Стараясь лишний раз не искушать судьбу, Тамара ограничилась подхалимской улыбочкой («Здрасте, Светлана Петровна. Удачно доехали?»), разве что не присела при этом в книксен, и поспешила убраться к себе на чердак. «Лучше пожертвовать сегодняшним днем, — решила она. — Добровольно отсидеть его в комнате с тем, чтобы вечером иметь повод выйти на улицу. («Я же сегодня еще не выходила на воздух. Неужели нельзя посидеть возле дома?») Вряд ли поможет, но все-таки какой-никакой шанс провести сегодняшнюю ночь на крыльце. Вот было бы классно провернуть это под самым носом у домоправительницы!»

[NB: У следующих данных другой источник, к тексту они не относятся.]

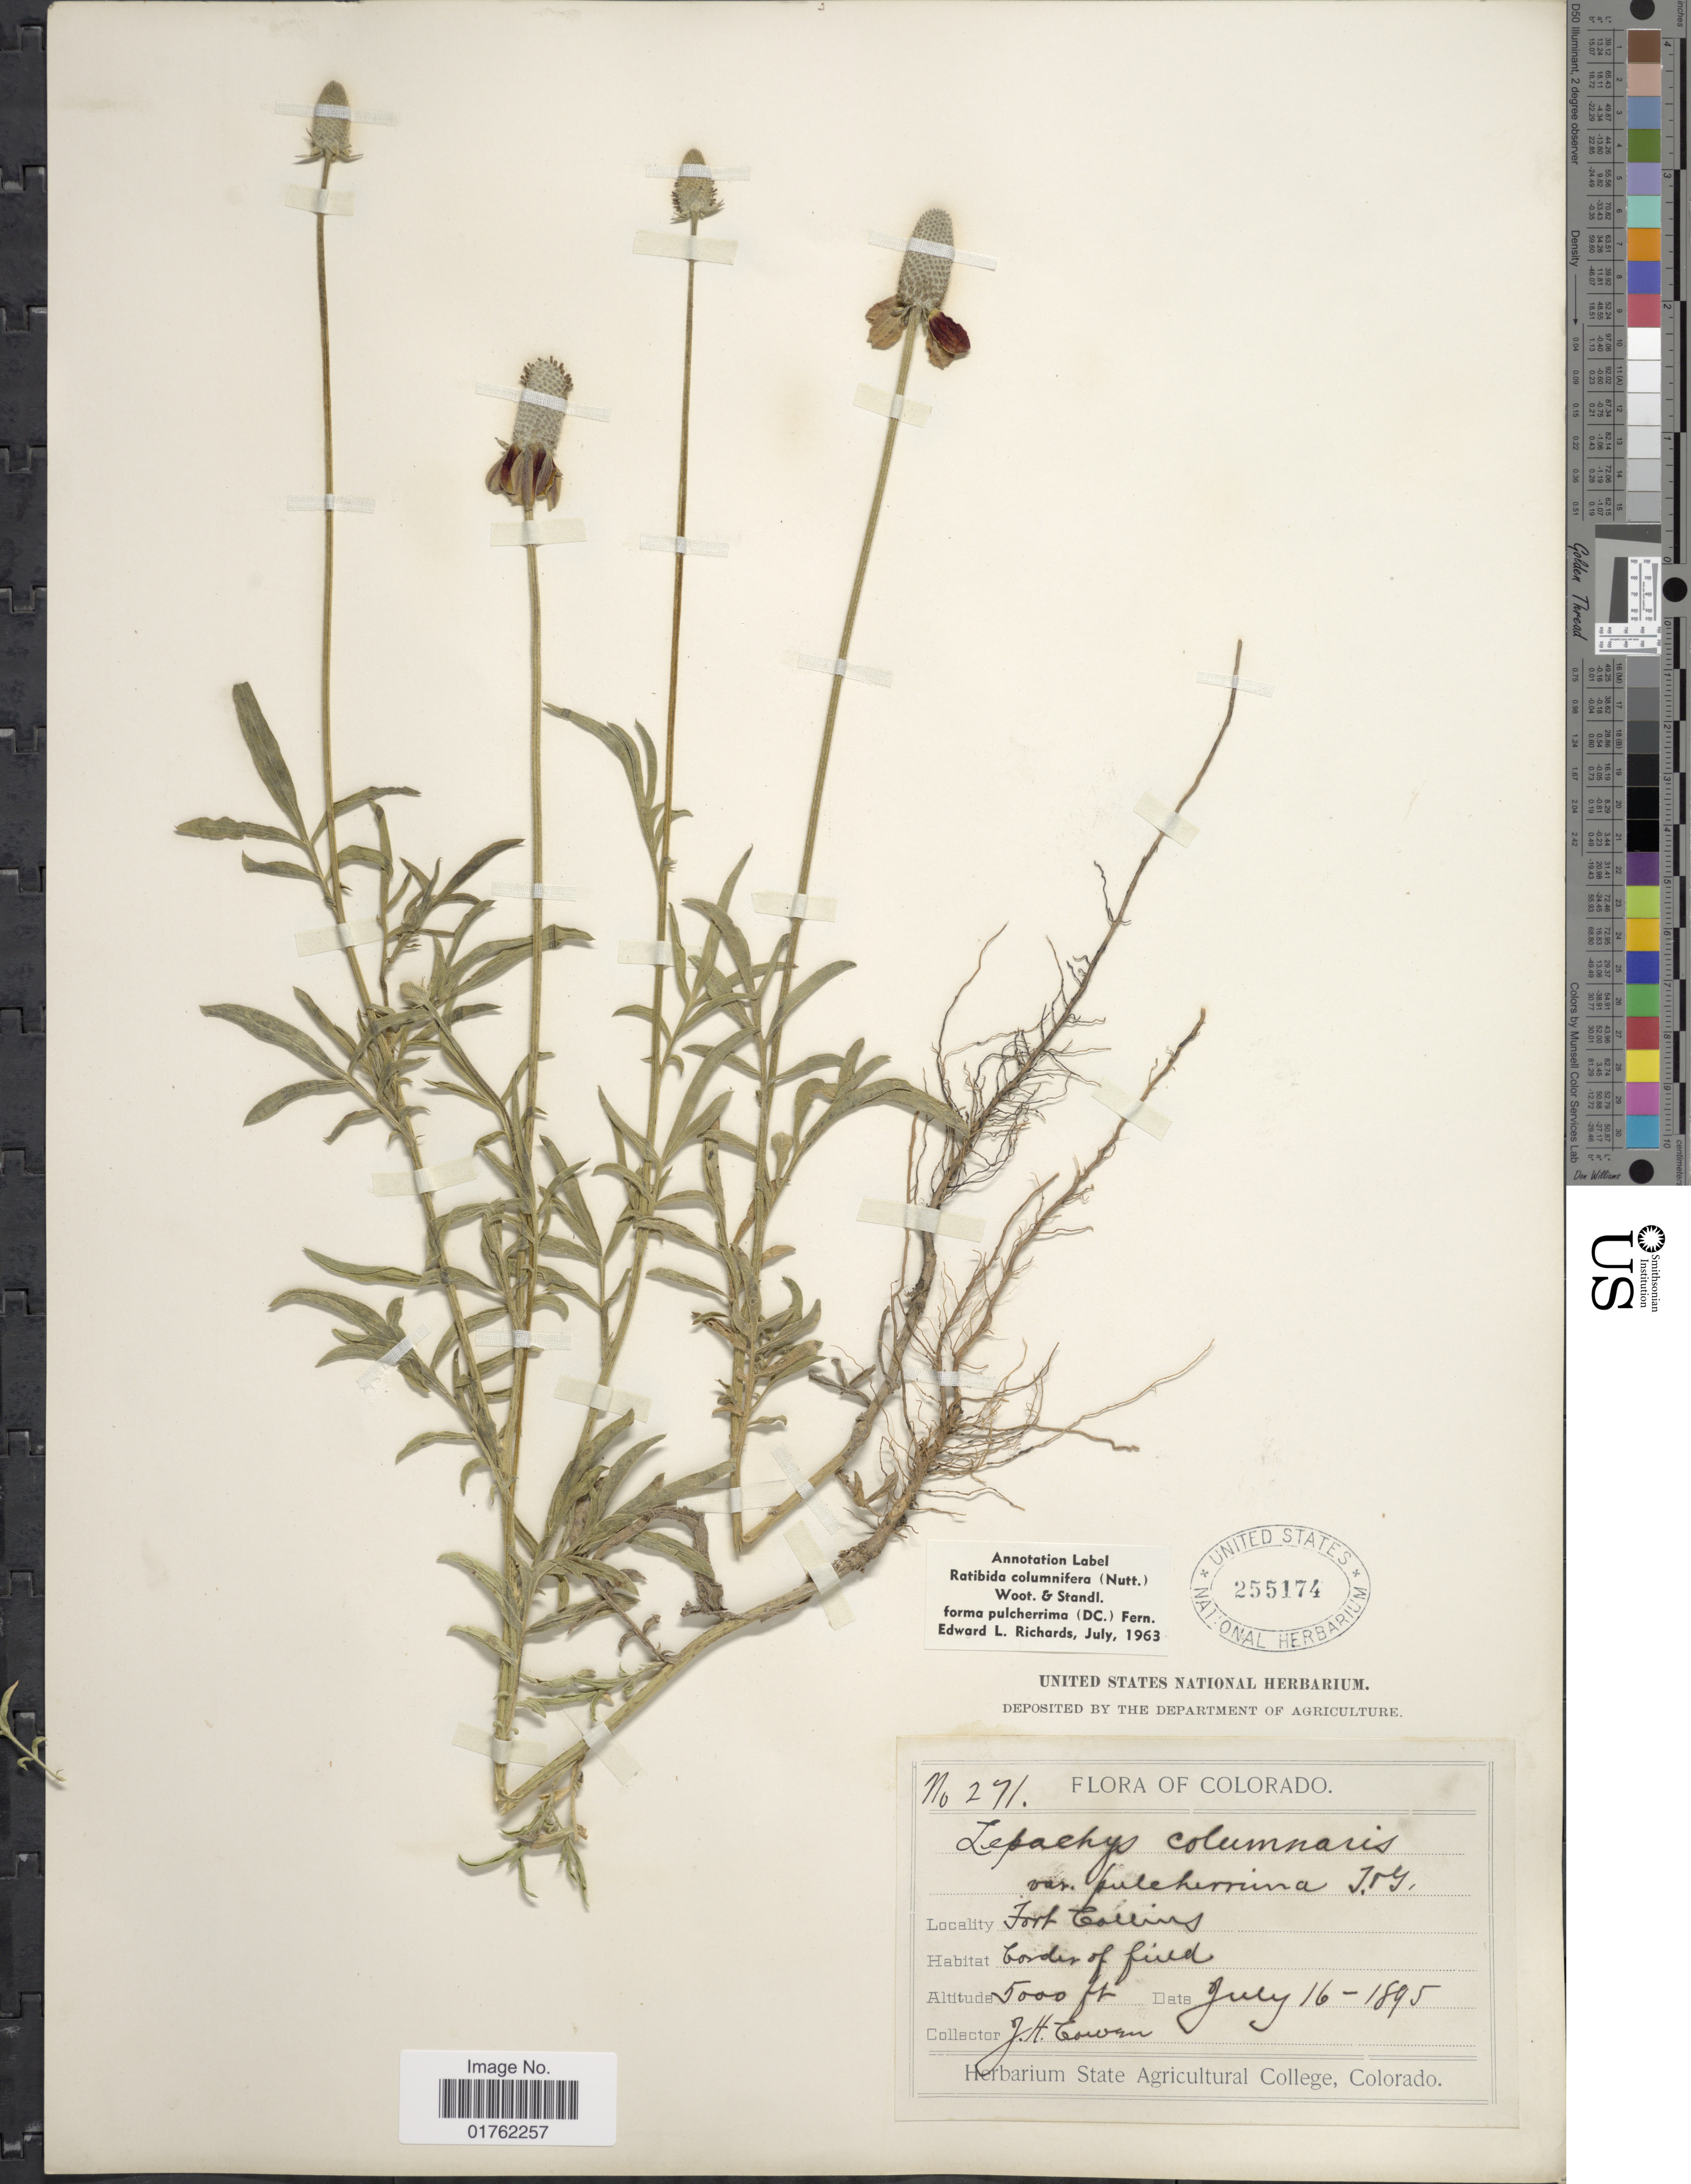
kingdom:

Почти полтора часа Тамара проскучала у себя в комнатушке, напряженно вслушиваясь в шорохи и приглушенные голоса, доносившиеся снизу. Почти полтора часа… но вот ступеньки ведущей на чердак лестницы заскрипели, и в дверях нарисовалась слоновья туша домоправительницы.

— Мне надо с тобой серьезно поговорить. — Фрекен Бок выглядела совершенно убитой, и Тамара впервые отметила, что толстокожей домоправительнице, оказывается, тоже не всегда удается удерживать эмоции внутри себя. — Только что моя мама рассказала мне, где Игнат на самом деле обварил себе спину и грудь.

— «На самом деле»? — не смогла перебороть любопытства Тамара. — Интересно, а как он объяснил это вам?

Как ни странно, толстуха не стала из этого делать секрета.

— Сказал, что ошпарился в душе. — Она присела на краешек «кресла» и уткнулась потерянным взглядом в носки своих тапочек. — В Москве, в гостинице, из душа будто бы неожиданно хлынул крутой кипяток. Он говорил так убедительно, что я ему поверила, — вздохнула Светлана Петровна, и Тамаре стало ее немножечко жаль. — Даже настаивала, чтобы он подал в суд на эту гостиницу.

— Если бы он, и правда, обварился в Москве, то как бы мог после этого здесь, в деревне, париться в бане вместе с Петром Тимофеевичем?

— Про то, что они с отцом парились в бане, мне ничего не известно. Игнат сказал мне, что заезжал на сутки сюда, и я, дура такая, еще удивлялась, как он мог, с такими ожогами вести машину…

— Что, серьезные ожоги?

— Ему даже предлагали госпитализацию, шла речь о пересадке кожи, но обошлось. Хотя Игнат неделю не выходил из дома, а последнюю повязку снял только вчера…

— Вы уже побеседовали с ним?

— Он сейчас спит…

«По такому случаю могла бы и разбудить».

— …Впрочем, я все равно хотела сначала поговорить с тобой. Расскажи мне, пожалуйста, все с самого начала.

— Про баню?

— С того момента, как Игнат здесь появился.